▶ **AIM OF THE EXERCISE**: Quote the entries below verbatim, everything from the line containing "scientific name: Oriolus oriolus" down to the line containing "common name: Wall screw-moss", with both of those lines included.

▶ **EXTRACTED MATERIAL**:
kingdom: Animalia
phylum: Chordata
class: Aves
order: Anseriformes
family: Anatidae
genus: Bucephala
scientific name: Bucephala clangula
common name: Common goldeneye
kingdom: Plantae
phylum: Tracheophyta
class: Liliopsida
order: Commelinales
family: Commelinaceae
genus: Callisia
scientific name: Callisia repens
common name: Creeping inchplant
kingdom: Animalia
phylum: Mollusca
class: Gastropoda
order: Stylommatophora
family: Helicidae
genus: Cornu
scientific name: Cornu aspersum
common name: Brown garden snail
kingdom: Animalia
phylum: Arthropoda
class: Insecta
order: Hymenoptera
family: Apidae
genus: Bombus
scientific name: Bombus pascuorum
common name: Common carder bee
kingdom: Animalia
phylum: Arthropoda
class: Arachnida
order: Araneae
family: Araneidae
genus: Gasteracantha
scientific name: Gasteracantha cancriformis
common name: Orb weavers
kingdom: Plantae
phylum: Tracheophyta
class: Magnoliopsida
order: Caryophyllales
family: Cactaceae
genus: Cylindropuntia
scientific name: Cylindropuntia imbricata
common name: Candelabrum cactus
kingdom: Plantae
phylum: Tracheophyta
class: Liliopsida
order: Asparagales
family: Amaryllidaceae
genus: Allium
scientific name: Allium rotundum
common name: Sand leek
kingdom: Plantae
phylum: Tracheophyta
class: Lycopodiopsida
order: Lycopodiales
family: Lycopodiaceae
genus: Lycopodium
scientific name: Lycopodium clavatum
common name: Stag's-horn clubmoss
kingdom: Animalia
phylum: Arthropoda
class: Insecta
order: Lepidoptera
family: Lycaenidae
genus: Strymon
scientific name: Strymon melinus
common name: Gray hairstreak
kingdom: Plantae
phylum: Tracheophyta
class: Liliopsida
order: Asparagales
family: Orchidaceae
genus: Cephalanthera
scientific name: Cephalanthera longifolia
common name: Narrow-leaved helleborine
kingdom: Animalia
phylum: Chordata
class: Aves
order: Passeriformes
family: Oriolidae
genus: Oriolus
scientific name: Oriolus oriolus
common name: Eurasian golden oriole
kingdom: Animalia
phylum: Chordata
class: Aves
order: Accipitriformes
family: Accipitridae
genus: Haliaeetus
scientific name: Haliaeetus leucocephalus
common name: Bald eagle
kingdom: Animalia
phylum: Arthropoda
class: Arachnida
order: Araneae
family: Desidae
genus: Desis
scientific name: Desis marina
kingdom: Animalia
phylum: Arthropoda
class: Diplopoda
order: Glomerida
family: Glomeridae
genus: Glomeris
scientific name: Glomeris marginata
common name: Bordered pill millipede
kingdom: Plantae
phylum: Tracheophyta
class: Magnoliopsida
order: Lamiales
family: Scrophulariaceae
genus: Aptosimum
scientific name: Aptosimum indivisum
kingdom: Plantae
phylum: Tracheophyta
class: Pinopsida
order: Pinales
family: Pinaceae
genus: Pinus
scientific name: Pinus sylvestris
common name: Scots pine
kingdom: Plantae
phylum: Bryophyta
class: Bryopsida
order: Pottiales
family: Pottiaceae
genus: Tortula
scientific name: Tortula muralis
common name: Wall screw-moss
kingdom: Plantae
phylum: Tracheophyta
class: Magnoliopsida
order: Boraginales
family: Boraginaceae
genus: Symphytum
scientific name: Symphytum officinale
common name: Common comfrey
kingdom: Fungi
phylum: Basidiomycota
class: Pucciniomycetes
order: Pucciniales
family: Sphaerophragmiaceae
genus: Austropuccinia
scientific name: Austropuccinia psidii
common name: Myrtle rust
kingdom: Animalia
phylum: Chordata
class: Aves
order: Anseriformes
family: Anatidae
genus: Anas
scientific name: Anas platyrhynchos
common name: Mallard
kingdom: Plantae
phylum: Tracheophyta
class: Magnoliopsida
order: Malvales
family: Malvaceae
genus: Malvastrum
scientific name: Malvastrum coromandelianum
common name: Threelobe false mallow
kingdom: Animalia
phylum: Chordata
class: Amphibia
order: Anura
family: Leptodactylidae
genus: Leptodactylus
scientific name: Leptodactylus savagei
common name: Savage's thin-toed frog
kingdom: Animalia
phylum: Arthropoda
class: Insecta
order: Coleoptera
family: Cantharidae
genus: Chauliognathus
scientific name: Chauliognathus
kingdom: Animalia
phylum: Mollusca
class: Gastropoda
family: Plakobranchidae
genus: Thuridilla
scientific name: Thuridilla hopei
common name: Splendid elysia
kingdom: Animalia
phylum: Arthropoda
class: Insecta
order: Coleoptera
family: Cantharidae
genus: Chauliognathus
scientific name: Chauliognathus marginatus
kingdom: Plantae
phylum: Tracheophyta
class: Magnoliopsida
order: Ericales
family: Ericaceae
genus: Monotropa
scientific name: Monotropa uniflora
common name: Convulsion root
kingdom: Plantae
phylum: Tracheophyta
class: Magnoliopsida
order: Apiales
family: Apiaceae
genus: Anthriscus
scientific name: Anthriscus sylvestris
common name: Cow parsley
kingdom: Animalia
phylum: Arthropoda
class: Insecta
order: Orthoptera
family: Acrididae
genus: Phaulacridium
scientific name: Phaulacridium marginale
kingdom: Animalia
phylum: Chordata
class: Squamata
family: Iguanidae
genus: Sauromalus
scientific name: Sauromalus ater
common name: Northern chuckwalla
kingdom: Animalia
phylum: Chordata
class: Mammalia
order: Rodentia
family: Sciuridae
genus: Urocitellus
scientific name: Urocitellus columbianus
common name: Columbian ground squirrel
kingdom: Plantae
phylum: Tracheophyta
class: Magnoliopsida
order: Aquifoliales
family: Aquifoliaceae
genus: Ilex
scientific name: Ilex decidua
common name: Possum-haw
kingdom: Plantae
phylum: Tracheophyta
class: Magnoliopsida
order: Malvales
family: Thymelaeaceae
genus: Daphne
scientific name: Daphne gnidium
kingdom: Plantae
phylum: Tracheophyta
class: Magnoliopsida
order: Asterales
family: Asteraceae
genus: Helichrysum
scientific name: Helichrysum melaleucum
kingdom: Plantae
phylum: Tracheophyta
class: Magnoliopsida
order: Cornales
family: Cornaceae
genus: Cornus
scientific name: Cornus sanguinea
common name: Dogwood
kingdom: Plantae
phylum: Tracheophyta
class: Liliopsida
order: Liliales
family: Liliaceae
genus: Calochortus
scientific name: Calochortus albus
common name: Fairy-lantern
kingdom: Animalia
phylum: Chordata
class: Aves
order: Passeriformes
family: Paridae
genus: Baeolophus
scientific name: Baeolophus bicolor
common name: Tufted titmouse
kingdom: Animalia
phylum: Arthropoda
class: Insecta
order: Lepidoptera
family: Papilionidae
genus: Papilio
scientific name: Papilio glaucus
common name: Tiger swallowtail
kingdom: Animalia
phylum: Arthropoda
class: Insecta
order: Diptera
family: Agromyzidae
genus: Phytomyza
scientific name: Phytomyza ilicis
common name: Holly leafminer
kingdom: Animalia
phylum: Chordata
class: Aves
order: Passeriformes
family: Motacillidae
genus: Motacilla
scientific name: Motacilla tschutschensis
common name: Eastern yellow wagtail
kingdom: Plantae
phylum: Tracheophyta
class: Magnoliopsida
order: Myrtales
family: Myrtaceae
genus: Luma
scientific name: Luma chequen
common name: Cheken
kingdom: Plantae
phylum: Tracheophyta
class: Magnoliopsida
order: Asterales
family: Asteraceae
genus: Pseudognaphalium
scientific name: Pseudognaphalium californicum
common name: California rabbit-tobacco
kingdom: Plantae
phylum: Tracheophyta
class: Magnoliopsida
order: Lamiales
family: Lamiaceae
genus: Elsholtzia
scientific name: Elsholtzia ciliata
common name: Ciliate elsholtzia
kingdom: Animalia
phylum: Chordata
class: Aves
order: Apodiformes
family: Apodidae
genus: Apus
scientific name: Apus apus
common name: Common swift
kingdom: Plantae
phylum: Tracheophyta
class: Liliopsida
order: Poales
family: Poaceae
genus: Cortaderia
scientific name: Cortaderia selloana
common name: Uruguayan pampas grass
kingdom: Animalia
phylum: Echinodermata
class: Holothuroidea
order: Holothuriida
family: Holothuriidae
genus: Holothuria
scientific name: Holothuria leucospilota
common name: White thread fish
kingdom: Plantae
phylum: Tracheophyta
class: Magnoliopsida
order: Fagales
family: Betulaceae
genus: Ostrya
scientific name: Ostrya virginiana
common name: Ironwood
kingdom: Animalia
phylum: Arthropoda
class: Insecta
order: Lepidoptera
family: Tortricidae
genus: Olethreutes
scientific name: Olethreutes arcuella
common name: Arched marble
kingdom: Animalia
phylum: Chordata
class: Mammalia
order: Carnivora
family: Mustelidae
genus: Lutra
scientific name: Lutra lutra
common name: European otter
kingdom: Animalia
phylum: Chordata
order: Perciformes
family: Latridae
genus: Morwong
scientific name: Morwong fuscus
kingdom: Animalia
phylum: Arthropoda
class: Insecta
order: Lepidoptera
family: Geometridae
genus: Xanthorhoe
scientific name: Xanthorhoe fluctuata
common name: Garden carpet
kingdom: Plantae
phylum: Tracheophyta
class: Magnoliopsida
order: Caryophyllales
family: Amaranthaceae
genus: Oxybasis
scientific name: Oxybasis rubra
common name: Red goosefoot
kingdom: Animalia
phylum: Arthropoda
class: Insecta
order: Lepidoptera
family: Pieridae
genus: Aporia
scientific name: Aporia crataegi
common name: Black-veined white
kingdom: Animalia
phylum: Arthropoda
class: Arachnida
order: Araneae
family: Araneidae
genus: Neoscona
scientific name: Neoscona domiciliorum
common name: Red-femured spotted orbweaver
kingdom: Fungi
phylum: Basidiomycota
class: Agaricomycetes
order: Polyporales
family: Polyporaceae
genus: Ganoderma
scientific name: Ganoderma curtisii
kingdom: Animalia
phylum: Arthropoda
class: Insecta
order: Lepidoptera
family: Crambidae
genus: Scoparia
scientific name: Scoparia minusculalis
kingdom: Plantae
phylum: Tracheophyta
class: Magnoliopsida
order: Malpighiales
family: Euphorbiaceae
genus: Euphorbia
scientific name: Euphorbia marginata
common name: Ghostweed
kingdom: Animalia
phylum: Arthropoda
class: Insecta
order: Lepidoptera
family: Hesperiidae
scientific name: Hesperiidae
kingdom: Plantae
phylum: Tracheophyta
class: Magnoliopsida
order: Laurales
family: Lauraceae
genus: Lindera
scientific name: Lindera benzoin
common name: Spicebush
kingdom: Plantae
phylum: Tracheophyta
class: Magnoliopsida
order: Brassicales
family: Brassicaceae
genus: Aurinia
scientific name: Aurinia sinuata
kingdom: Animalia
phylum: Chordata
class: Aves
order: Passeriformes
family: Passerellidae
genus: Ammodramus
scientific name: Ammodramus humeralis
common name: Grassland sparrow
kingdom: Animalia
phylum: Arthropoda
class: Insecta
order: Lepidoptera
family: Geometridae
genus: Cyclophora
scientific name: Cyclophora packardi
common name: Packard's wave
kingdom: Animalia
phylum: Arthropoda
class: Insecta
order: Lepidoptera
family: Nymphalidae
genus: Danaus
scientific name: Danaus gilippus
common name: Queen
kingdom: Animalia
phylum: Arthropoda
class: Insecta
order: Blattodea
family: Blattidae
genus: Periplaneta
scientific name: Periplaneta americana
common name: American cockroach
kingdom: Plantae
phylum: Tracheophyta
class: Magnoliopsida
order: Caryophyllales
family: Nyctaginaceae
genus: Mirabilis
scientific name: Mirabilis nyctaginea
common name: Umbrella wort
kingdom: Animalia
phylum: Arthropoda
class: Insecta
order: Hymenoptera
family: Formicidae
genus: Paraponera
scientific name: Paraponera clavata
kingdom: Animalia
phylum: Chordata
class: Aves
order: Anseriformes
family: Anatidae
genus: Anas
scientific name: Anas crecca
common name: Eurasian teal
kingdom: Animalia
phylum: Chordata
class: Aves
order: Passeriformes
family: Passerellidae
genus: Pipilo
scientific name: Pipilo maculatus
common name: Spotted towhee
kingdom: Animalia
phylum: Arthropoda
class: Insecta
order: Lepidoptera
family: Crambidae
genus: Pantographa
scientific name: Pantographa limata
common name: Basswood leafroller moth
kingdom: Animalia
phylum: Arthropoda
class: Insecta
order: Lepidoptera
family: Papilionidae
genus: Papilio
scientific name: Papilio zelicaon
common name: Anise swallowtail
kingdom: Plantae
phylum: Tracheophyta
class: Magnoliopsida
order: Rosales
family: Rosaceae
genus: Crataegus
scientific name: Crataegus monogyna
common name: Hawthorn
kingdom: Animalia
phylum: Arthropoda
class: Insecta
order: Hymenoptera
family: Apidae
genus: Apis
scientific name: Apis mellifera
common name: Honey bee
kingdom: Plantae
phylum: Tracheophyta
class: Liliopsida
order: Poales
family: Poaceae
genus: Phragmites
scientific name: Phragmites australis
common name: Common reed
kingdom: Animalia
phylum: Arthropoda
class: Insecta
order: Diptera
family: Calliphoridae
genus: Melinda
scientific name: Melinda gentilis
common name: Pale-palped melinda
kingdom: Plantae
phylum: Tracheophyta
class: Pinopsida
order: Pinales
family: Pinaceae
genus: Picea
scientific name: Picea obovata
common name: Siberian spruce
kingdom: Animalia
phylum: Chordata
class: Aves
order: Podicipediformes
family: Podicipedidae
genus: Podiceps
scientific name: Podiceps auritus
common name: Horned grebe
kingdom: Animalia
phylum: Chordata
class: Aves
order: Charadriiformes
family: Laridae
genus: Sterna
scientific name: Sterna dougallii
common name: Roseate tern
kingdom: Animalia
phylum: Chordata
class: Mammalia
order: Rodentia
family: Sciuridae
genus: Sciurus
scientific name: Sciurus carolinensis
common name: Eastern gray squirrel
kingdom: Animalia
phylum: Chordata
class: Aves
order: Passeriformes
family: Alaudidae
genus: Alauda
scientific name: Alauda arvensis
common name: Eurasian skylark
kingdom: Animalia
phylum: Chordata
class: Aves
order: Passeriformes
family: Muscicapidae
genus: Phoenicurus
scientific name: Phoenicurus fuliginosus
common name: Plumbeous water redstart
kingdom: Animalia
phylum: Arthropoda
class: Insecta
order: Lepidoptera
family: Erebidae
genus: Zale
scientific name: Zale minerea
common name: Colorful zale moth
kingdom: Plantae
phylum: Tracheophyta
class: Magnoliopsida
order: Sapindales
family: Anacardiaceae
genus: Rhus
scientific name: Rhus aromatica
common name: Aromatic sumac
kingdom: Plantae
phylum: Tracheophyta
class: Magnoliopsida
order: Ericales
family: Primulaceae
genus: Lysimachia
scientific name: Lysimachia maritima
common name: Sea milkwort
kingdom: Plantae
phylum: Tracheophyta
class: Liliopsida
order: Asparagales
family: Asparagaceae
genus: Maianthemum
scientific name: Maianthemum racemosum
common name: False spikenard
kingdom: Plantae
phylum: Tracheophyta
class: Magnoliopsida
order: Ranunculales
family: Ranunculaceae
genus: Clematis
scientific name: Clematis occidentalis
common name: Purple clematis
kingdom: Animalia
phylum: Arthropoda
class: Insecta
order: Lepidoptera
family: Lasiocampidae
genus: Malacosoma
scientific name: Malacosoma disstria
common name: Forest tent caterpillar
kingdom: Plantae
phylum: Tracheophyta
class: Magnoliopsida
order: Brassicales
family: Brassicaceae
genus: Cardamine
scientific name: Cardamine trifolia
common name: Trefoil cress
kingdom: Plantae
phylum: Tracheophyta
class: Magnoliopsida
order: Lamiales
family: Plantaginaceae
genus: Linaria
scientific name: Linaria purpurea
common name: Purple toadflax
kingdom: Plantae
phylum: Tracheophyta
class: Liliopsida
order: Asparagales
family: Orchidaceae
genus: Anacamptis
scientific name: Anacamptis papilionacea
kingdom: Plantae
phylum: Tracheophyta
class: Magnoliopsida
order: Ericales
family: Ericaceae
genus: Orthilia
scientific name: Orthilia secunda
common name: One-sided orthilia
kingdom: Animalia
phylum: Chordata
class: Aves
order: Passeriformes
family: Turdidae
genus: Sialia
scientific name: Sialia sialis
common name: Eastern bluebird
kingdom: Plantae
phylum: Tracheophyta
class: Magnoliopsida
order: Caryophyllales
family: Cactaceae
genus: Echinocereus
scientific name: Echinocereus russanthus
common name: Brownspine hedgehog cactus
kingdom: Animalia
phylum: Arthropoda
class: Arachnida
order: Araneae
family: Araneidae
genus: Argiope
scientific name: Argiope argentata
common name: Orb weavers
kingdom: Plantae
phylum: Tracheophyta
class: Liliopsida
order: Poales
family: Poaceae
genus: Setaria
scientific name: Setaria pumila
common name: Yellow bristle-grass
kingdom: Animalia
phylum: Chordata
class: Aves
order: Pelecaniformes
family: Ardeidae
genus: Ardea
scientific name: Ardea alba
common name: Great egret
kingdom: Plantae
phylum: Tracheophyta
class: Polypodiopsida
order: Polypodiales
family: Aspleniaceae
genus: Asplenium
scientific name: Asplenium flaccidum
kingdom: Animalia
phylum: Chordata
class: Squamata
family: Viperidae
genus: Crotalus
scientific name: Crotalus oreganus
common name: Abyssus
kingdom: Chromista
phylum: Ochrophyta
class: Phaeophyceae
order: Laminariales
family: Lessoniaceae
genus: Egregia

▶ **SOLUTION FOR THIS EXERCISE**:
scientific name: Oriolus oriolus
common name: Eurasian golden oriole
kingdom: Animalia
phylum: Chordata
class: Aves
order: Accipitriformes
family: Accipitridae
genus: Haliaeetus
scientific name: Haliaeetus leucocephalus
common name: Bald eagle
kingdom: Animalia
phylum: Arthropoda
class: Arachnida
order: Araneae
family: Desidae
genus: Desis
scientific name: Desis marina
kingdom: Animalia
phylum: Arthropoda
class: Diplopoda
order: Glomerida
family: Glomeridae
genus: Glomeris
scientific name: Glomeris marginata
common name: Bordered pill millipede
kingdom: Plantae
phylum: Tracheophyta
class: Magnoliopsida
order: Lamiales
family: Scrophulariaceae
genus: Aptosimum
scientific name: Aptosimum indivisum
kingdom: Plantae
phylum: Tracheophyta
class: Pinopsida
order: Pinales
family: Pinaceae
genus: Pinus
scientific name: Pinus sylvestris
common name: Scots pine
kingdom: Plantae
phylum: Bryophyta
class: Bryopsida
order: Pottiales
family: Pottiaceae
genus: Tortula
scientific name: Tortula muralis
common name: Wall screw-moss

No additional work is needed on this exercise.